JAKARTA, Beritalima.com– Tidak layak dan sangat tidak pantas pendemo yang menolak Undang-Undang (UU) Omnibus Law Cipta Kerja (Ciptaker) sebagai sampah demokrasi. Apalagi, ucapan tersebut keluar dari mulut Tenaga Ahli Utama Kantor Staf Presiden (KSP), Mochtar Ngabalin yang nota bene adalah pejabat negara.

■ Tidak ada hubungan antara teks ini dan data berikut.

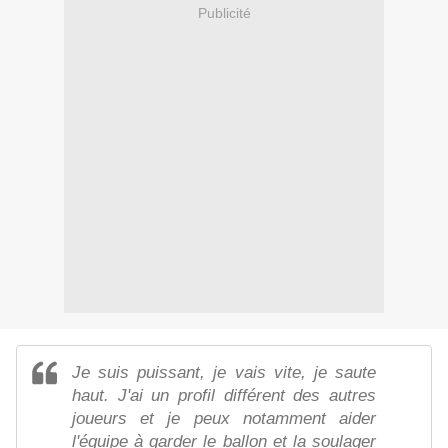
Publicité
Je suis puissant, je vais vite, je saute
haut. J'ai un profil différent des autres
joueurs et je peux notamment aider
l'équipe à garder le ballon et la soulager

Hal itu diungkapkan pengamat komunikasi politik Universitas Esa Unggul, Muhammad Jamiluddin Ritonga ketika bincang-bincang dengan Beritalima.com di Jakarta, Kamis (15/10) pagi terkait dengan ucapan politisi Partai Golkar tersebut beberapa hari lalu yang viral di media massa dan youtube tersebut.

Ya, seperti diberitakan media massa, kaum buruh, Badan Eksekutif Mahasiswa (BEM), Organisasi Masyarakat (Ormas) baik itu keagamaan seperti Muhammadiyah, Nadhlatul Ulama, Majelis Ulama Indonesia (MUI), petani dan masyarakat lainnya menolak kehadiran UU Ciptaker yang disahkan Rapat Paripurna DPR RI, Senin (5/10).

Mereka menilai, kehadiran UU Ciptaker tersebut hanya menguntungkan para investor dan segelintir elite yang ada dalam Pemerintahan Jokowi tetapi sangat merugikan ratusan juta rakyat Indonesia.

Bahkan masyarakat bisa dikatakan sudah jatuh tertimpa tangga karena dalam kondisi ekonomi sulit dan ditambah adanya wabah pandemi virus Corona (Covid-19), mereka kini dihadapkan pula dengan UU Ciptaker yang merugikan rakyat terutama kaum kecil.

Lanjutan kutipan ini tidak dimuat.